A) Licking times for an example session (left) and for all sessions (right). The stimulation window is shown in blue, the analysis window in pink. This panel was originally published in [34], under an open-access CC-BY license by the copyright holder. B) Reliability of single-trial responses, as quantified by the Specificity Index, split out by hits, misses, correct rejections and false positives. C) Behavioural Relevance indices for these categories.

Fig 4. Single-trial responses are hardly stimulus-specific for Data set 2.

A) Graphic representation of paradigm used in Data set 2. Animals move a steering wheel to move the higher-contrast grating of two alternative grating stimuli towards the centre (left), while being recorded from 71 brain areas (right). Note that grating depicted here does not accurately represent the grating stimuli used. B) Stimulus and target choice information decoded by a multinomial GLM decoder (Methods) from the neuronal activity in all recorded brain areas. Each point represents the median (dot location) and standard deviation across sessions (dot size) of one brain area (see in-figure labels). Colours (blue, red, purple) represent those areas where (stimulus, choice, both) information was above an elbow criterion. C) We repeated the decoding with other models (see labels) and then performed a hierarchical clustering of the total mutual information of the ranked brain areas (rows).
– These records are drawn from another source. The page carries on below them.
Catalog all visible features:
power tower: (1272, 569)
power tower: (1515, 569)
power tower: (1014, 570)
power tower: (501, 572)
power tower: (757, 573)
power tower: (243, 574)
The 14 areas we found with the GLM (see B) are consistently found with other decoders. D) Specificity Index of the selected areas, defined as the difference in the correlations between single-trial responses and the matching (cartoon, left) and non-matching (cartoon, right) trial-averaged response templates. Box: 25^th and 75^th percentile. Center line: median. Whiskers: 10^th and 90^th percentile. Shaded areas: 5^th and 95^th percentiles of bootstrapped data. Dotted lines: median Specificity Index for the bootstrapped surrogate data, which were generated for each recorded area using Poissonian sampling of the trial-averaged response templates.

Fig 5. Single-trial responses are barely behaviourally relevant for Data set 2.
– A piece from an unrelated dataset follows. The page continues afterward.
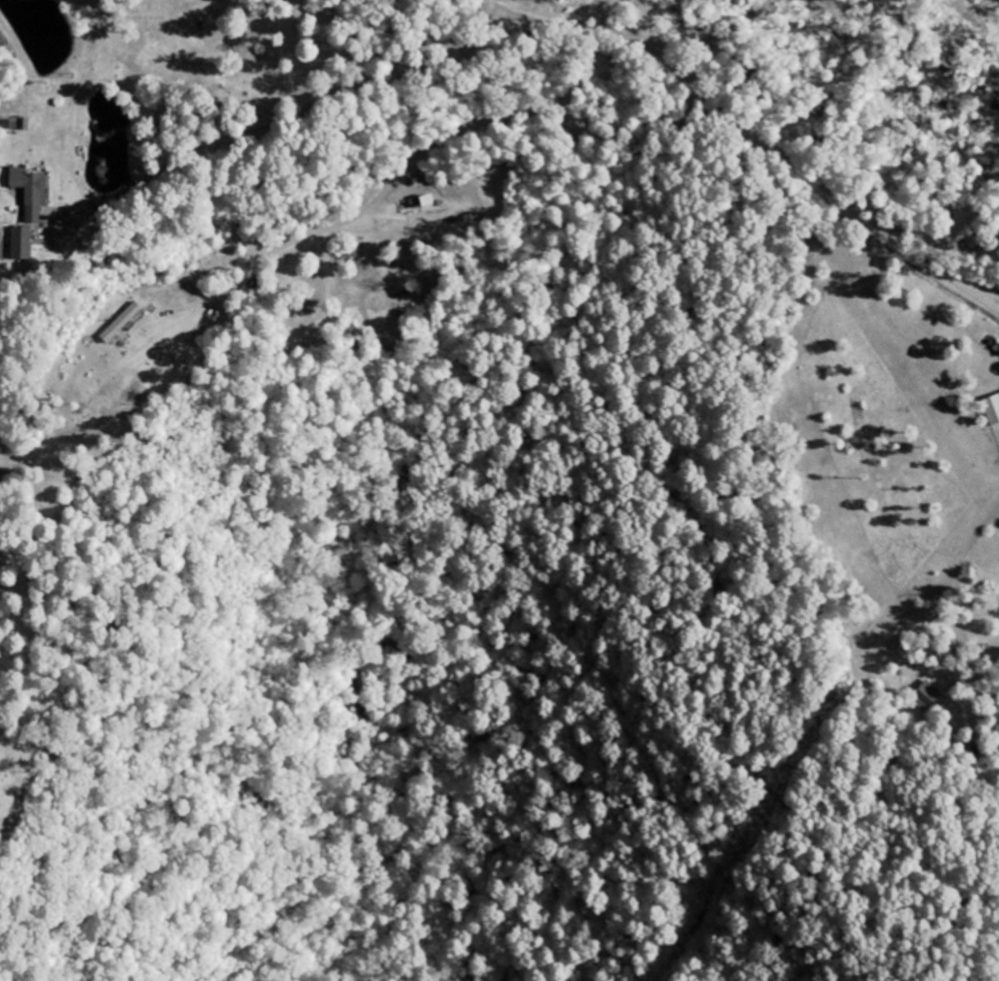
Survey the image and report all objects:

A) Graphic representation of task structure in Data set 2. Note that gratings depicted here are not accurate representations of the grating stimuli used. Mice move the higher contrast grating stimulus towards the centre by steering a wheel, or refrain from moving the wheel when no stimulus is present (left, middle). Animals accomplish this task with high proficiency (right). We show representations of the stimuli instead of the actual gratings. B) Specificity Index for the selected areas, split by hits and misses. C) Behavioural Relevance for selected brain areas.
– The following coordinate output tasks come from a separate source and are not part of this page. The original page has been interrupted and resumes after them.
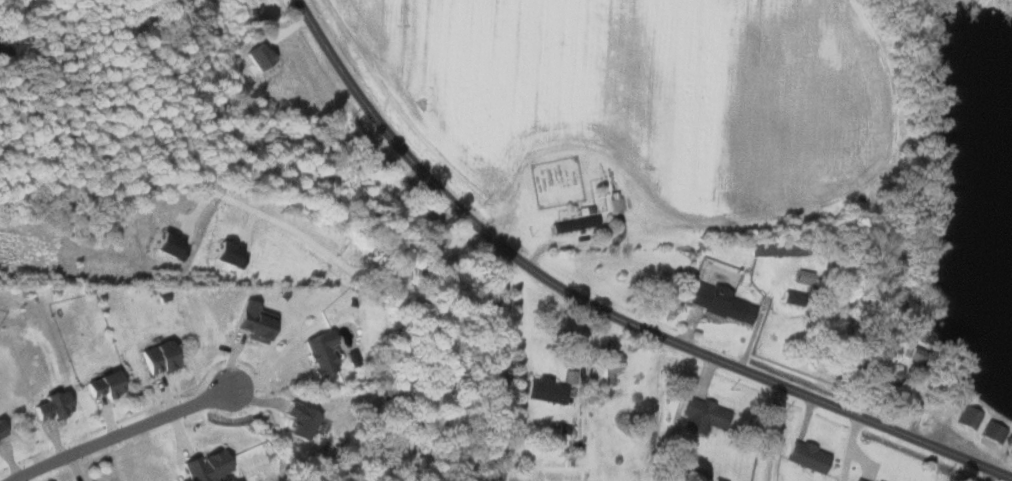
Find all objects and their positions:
park: (558, 182)
building: (616, 204)
building: (574, 224)
building: (775, 250)
road: (344, 257)
building: (802, 276)
building: (789, 298)
building: (719, 303)
road: (603, 309)
building: (251, 322)
building: (317, 352)
building: (155, 358)
road: (499, 362)
building: (886, 371)
building: (101, 385)
building: (544, 390)
building: (49, 406)
building: (702, 416)
building: (967, 417)
building: (298, 421)
building: (0, 432)
road: (774, 432)
building: (991, 432)
road: (119, 433)
road: (844, 447)
building: (805, 457)
building: (204, 466)
building: (687, 474)
building: (855, 480)

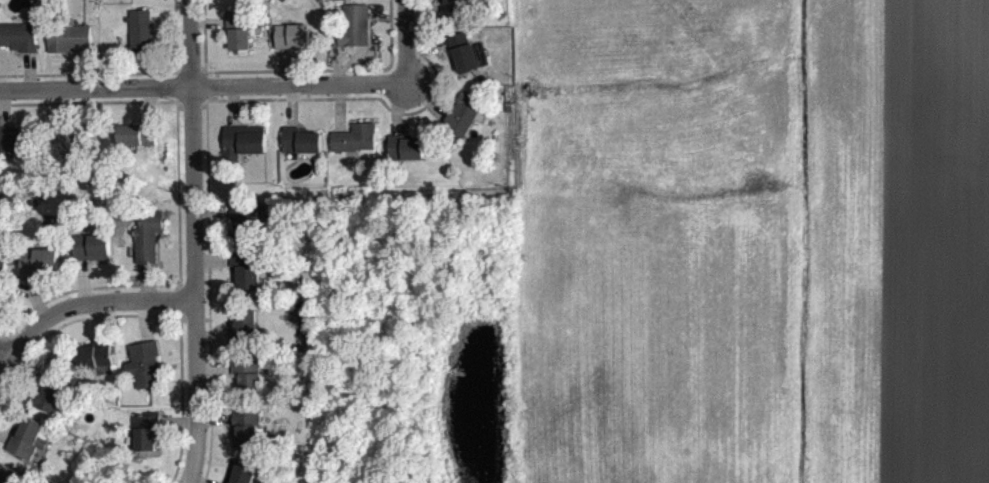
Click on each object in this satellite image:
building: (138, 1)
building: (350, 2)
building: (239, 3)
building: (455, 6)
building: (356, 38)
building: (140, 42)
road: (397, 43)
building: (238, 44)
building: (18, 48)
building: (69, 50)
building: (460, 50)
building: (468, 70)
road: (199, 91)
building: (462, 127)
building: (136, 146)
building: (246, 151)
building: (355, 151)
building: (302, 153)
building: (407, 159)
building: (245, 234)
road: (190, 241)
building: (148, 249)
building: (92, 259)
building: (38, 272)
building: (247, 282)
building: (4, 285)
road: (84, 303)
building: (95, 366)
building: (146, 376)
building: (247, 381)
building: (51, 410)
building: (147, 444)
building: (246, 447)
building: (27, 450)
building: (244, 479)

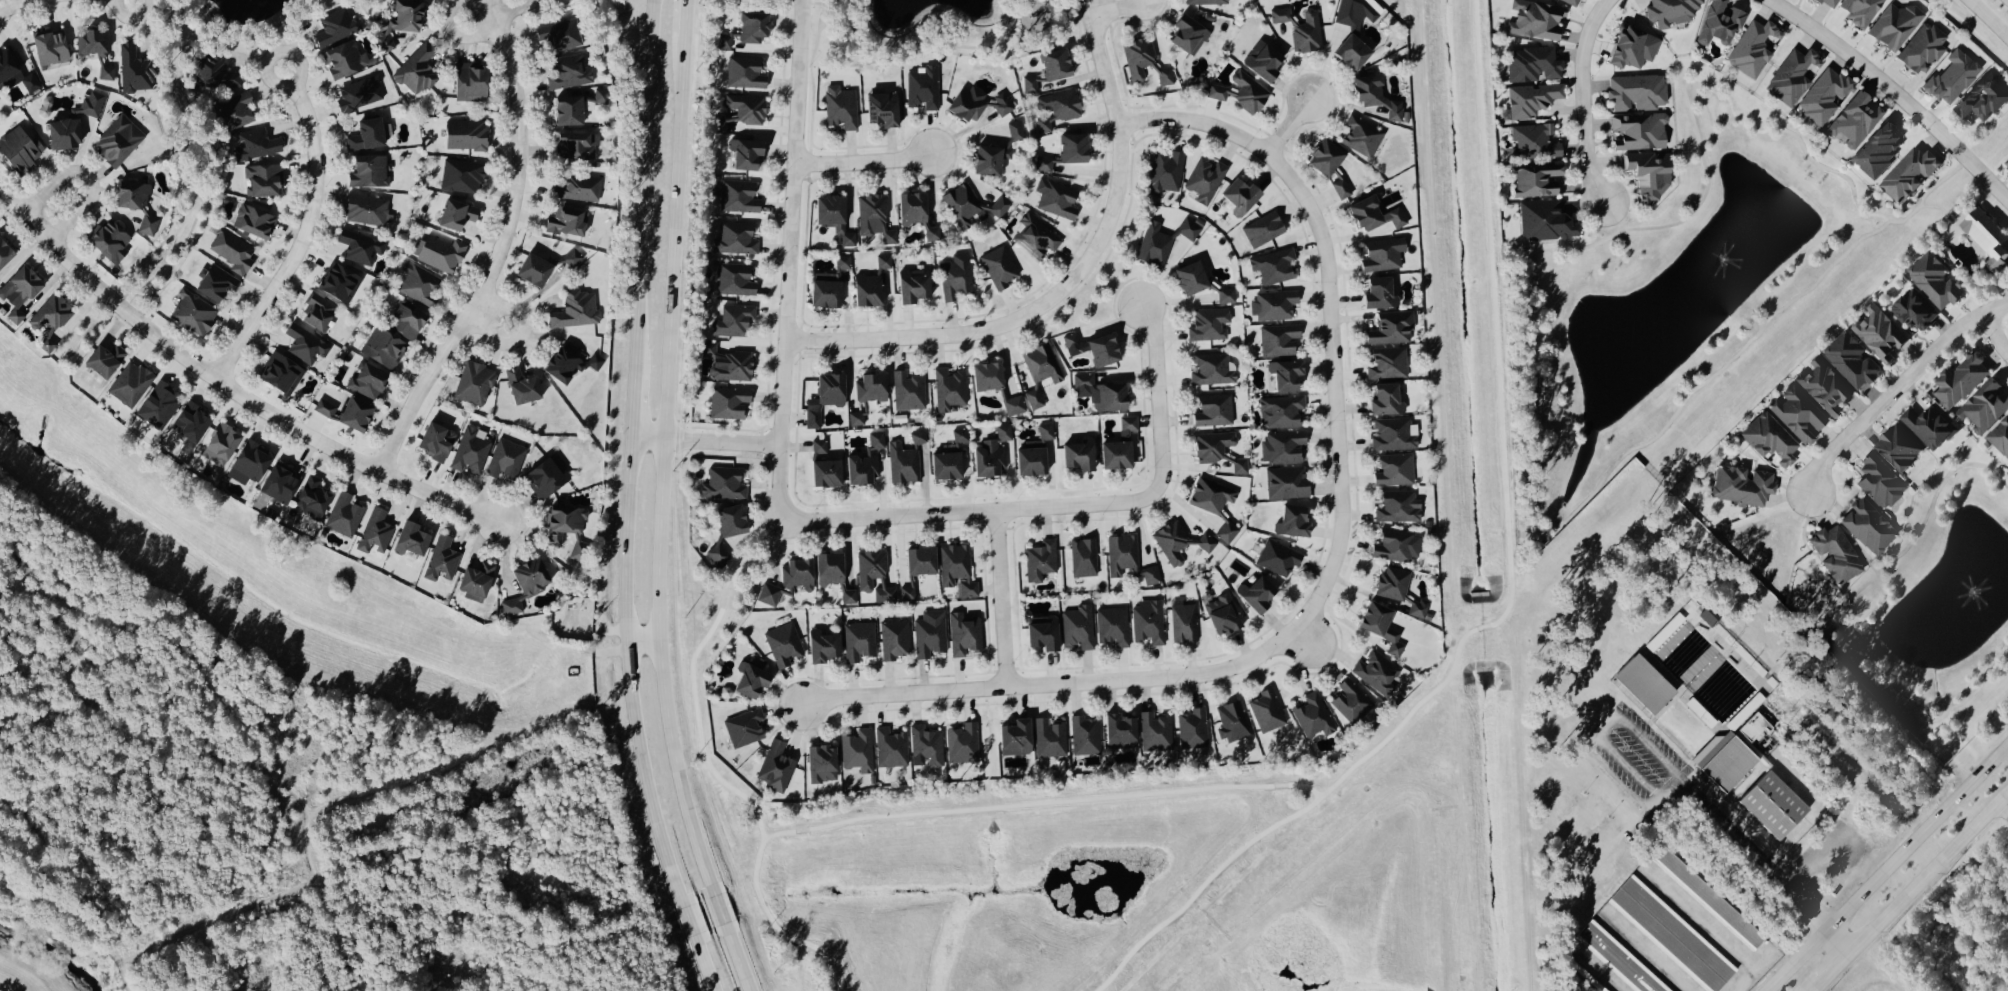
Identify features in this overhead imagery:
road: (128, 1)
building: (1206, 1)
building: (1571, 2)
road: (10, 3)
road: (1106, 3)
building: (1829, 3)
road: (491, 4)
road: (514, 8)
building: (1671, 11)
building: (1860, 11)
road: (477, 16)
road: (1989, 17)
building: (1535, 19)
building: (399, 22)
building: (1719, 22)
road: (655, 25)
road: (687, 25)
building: (1895, 25)
building: (335, 26)
building: (752, 27)
building: (1301, 28)
building: (1353, 30)
building: (1188, 34)
building: (559, 35)
building: (724, 40)
building: (91, 41)
building: (49, 47)
building: (1632, 47)
building: (1752, 48)
building: (1922, 48)
building: (1138, 57)
building: (344, 59)
building: (1262, 60)
building: (9, 62)
building: (1533, 63)
building: (1054, 64)
building: (133, 69)
building: (416, 69)
building: (214, 71)
building: (567, 71)
building: (106, 72)
building: (745, 72)
building: (1164, 75)
building: (1793, 75)
building: (1952, 77)
building: (469, 81)
building: (30, 82)
building: (1029, 84)
building: (923, 87)
building: (1241, 92)
building: (1636, 92)
building: (359, 93)
road: (1893, 94)
building: (1374, 95)
building: (1824, 95)
building: (1984, 98)
road: (1582, 100)
building: (92, 103)
building: (967, 103)
building: (1002, 104)
building: (840, 106)
building: (746, 107)
building: (881, 108)
building: (1056, 108)
building: (567, 110)
building: (235, 111)
building: (1855, 119)
building: (721, 123)
road: (1287, 127)
building: (1015, 130)
building: (1638, 131)
building: (62, 133)
building: (365, 134)
building: (465, 134)
building: (1362, 136)
building: (117, 140)
building: (1535, 140)
building: (256, 144)
building: (576, 145)
building: (1073, 147)
building: (18, 150)
building: (1878, 151)
building: (744, 153)
building: (989, 159)
road: (861, 161)
building: (1044, 163)
building: (1330, 164)
building: (2007, 167)
building: (367, 171)
building: (1165, 173)
building: (1909, 174)
building: (1648, 175)
road: (85, 176)
building: (461, 176)
building: (263, 179)
building: (1205, 179)
building: (1536, 179)
building: (578, 187)
building: (130, 195)
building: (738, 196)
building: (1239, 196)
building: (1056, 198)
building: (961, 204)
building: (999, 206)
building: (911, 208)
building: (367, 209)
building: (455, 214)
building: (1373, 214)
building: (833, 217)
building: (874, 217)
building: (253, 221)
building: (565, 221)
building: (1545, 221)
building: (147, 224)
building: (1189, 228)
building: (1263, 229)
building: (932, 233)
road: (302, 234)
building: (1034, 236)
building: (1988, 236)
building: (735, 238)
building: (109, 241)
building: (1154, 245)
building: (360, 246)
building: (232, 251)
building: (437, 252)
building: (4, 253)
road: (498, 253)
building: (1382, 254)
road: (787, 255)
building: (572, 257)
building: (842, 261)
building: (1273, 266)
building: (999, 267)
building: (532, 269)
building: (956, 276)
building: (1190, 278)
building: (734, 279)
building: (1936, 280)
building: (215, 282)
building: (338, 283)
building: (418, 283)
road: (1069, 283)
building: (870, 284)
building: (913, 286)
building: (824, 289)
building: (18, 291)
building: (1379, 293)
building: (1226, 295)
building: (1274, 305)
building: (576, 309)
building: (1915, 310)
building: (316, 311)
building: (193, 312)
road: (1324, 312)
road: (488, 317)
building: (50, 319)
building: (733, 320)
building: (405, 321)
building: (1208, 324)
building: (1391, 327)
building: (1880, 333)
road: (1992, 333)
building: (1279, 339)
building: (1071, 340)
building: (305, 344)
building: (383, 348)
building: (1102, 350)
building: (103, 359)
building: (1852, 360)
building: (563, 361)
building: (594, 361)
building: (728, 363)
building: (1387, 363)
building: (1042, 365)
building: (1212, 369)
building: (279, 373)
building: (1285, 374)
building: (986, 375)
building: (1961, 380)
building: (367, 381)
building: (129, 383)
building: (474, 383)
building: (520, 385)
building: (870, 386)
building: (1824, 387)
road: (1895, 387)
road: (227, 388)
building: (949, 389)
building: (908, 390)
building: (1100, 392)
road: (1156, 396)
building: (824, 397)
building: (1034, 399)
building: (1385, 400)
building: (728, 402)
building: (158, 405)
building: (1014, 405)
building: (1984, 407)
building: (323, 408)
building: (1213, 410)
building: (1281, 411)
building: (353, 414)
building: (1798, 414)
building: (856, 418)
building: (190, 424)
building: (1127, 425)
building: (1930, 427)
building: (960, 435)
building: (1393, 435)
building: (2000, 436)
building: (918, 437)
building: (1769, 439)
building: (876, 440)
building: (435, 441)
road: (707, 442)
building: (220, 444)
building: (1282, 447)
building: (819, 448)
building: (1898, 449)
building: (470, 450)
building: (1218, 450)
building: (1033, 453)
building: (991, 454)
building: (1115, 455)
building: (1078, 456)
building: (506, 459)
building: (247, 462)
building: (903, 464)
building: (945, 466)
building: (861, 469)
building: (1394, 470)
building: (825, 473)
road: (664, 475)
building: (545, 476)
road: (631, 481)
building: (1286, 482)
building: (1879, 482)
building: (278, 484)
building: (723, 484)
building: (1742, 485)
building: (311, 495)
building: (1210, 495)
building: (1398, 506)
road: (967, 513)
building: (344, 514)
building: (730, 520)
building: (563, 521)
building: (1292, 522)
building: (1868, 527)
building: (375, 531)
building: (1227, 532)
building: (410, 540)
building: (1177, 542)
building: (1396, 545)
building: (718, 554)
building: (1835, 554)
building: (1083, 557)
building: (1278, 558)
building: (1040, 559)
building: (1128, 559)
building: (441, 560)
building: (828, 568)
building: (917, 568)
building: (956, 569)
building: (796, 575)
building: (874, 575)
building: (475, 579)
building: (525, 583)
building: (1392, 583)
building: (1256, 592)
building: (769, 594)
building: (848, 596)
road: (998, 600)
building: (1419, 607)
building: (1222, 613)
building: (1148, 620)
building: (1183, 621)
building: (1112, 625)
building: (1380, 625)
building: (1077, 626)
building: (1042, 630)
building: (929, 632)
building: (964, 633)
building: (894, 638)
road: (645, 640)
building: (858, 640)
building: (783, 643)
building: (822, 645)
building: (1375, 670)
building: (750, 678)
building: (1644, 682)
road: (1051, 684)
building: (1350, 700)
building: (1267, 709)
building: (1313, 715)
building: (1231, 720)
road: (1608, 724)
building: (744, 727)
building: (1193, 727)
building: (1119, 730)
building: (1155, 730)
building: (1085, 734)
building: (1014, 736)
building: (1049, 737)
building: (962, 742)
building: (927, 744)
road: (1650, 745)
building: (890, 746)
building: (857, 749)
building: (1725, 759)
building: (821, 762)
building: (775, 766)
road: (1628, 767)
road: (1670, 787)
building: (1773, 803)
park: (295, 811)
road: (1998, 818)
road: (1764, 865)
road: (1886, 867)
road: (1909, 890)
road: (719, 909)
park: (1975, 909)
road: (689, 921)
building: (1672, 933)
river: (54, 951)
road: (737, 957)
building: (1619, 958)
road: (705, 963)
road: (1750, 973)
Fig 6. Control analyses for both data sets.

A) We subsampled the neuronal populations to check whether we could extrapolate a marked benefit from adding neurons when performing template-matching. Increasing the number of sampled neurons left the Specificity Indices for both Data sets largely unchanged (top), and yielded slight increases in Ω (bottom). We then clustered trials based on the similarity in their neural response (B) and pupil size (C). These clusterings had either a negative (Data set 1) or no (Data set 2) effect on the Behavioural Relevance Index, and only slightly increased the Specificity Index for both data sets.

Fig 7. Summary of the results in both Data sets.

The Y-axis shows the various methods used before Specificity (left) and Relevance (right) Indices are computed.

Fig 8. Template-matching simulation.

A) Stimuli are randomly sampled from a bimodal distribution. Then, neural responses are modelled as a baseline firing rate plus a stimulus-related response (with a background noise term, parametrized by an SNR), modulated by the selectivity β. Finally, the choice is made by passing the Specificity Index (difference between the correlation to one stimulus minus the other) through a sigmoid with Gaussian noise. (B) Specificity Index as we vary the SNR and the selectivity (β) of the model neurons. We have highlighted the points in the simulation that are compatible with the experimental data sets (color coded as indicated in the legend). Compatibility is defined by a threshold of |SpecIdx_measured − SpecIdx_model| < 0.05. (C) Same as B), but for the Behavioural Relevance Index (Ω). In this case, we varied the noise intensity of the decision-making process, for a fixed intermediate SNR.